**EXERCISE BRIEF:** Please output exactly the lines from the one that holds "#27, estimate: 2d -> 6h" through the final line of the data, and nothing else; leave out any pictures.

*** WORKING DATA ***

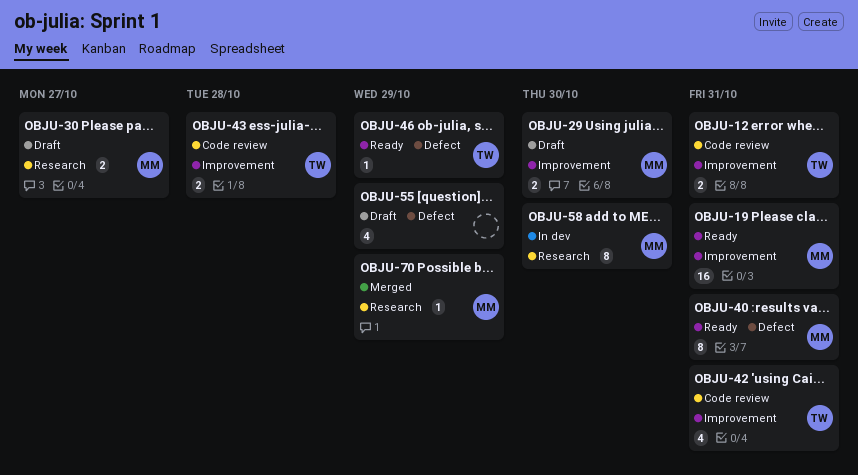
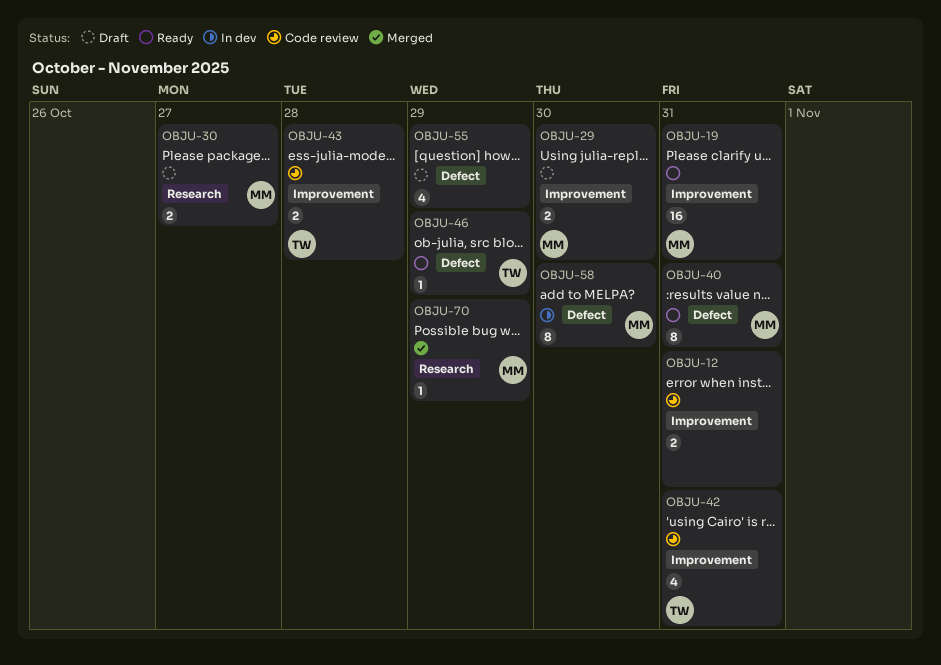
OBJU-12, owner: TW -> none
OBJU-58, label: Research -> Defect

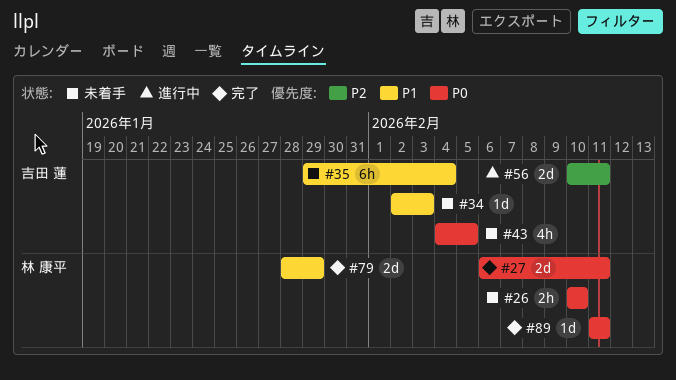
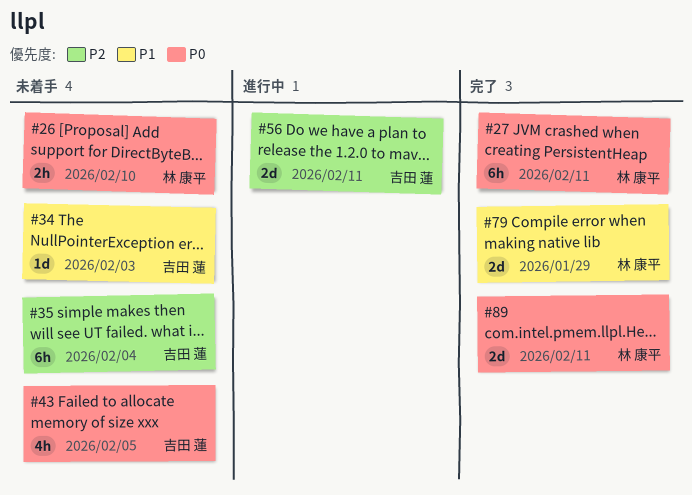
#27, estimate: 2d -> 6h
#35, priority: P1 -> P2
#89, estimate: 1d -> 2d

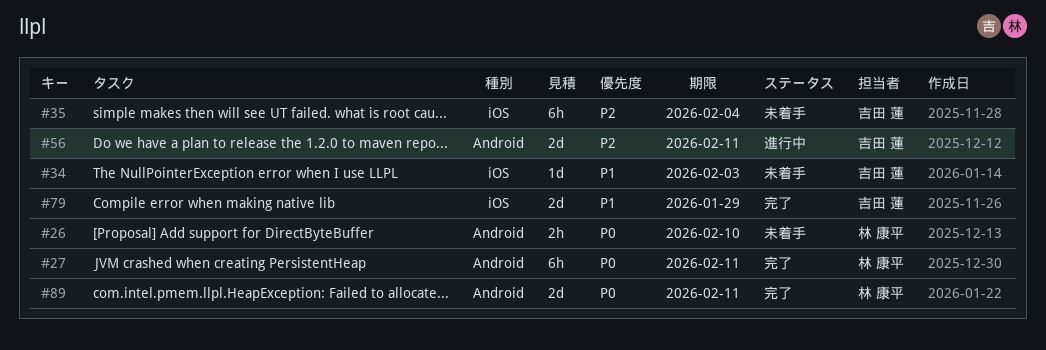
#43: present -> none
#79, owner: 林 康平 -> 吉田 蓮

*** End of WORKING DATA ***

**PROBLEM SOLUTION:**
#27, estimate: 2d -> 6h
#35, priority: P1 -> P2
#89, estimate: 1d -> 2d

#43: present -> none
#79, owner: 林 康平 -> 吉田 蓮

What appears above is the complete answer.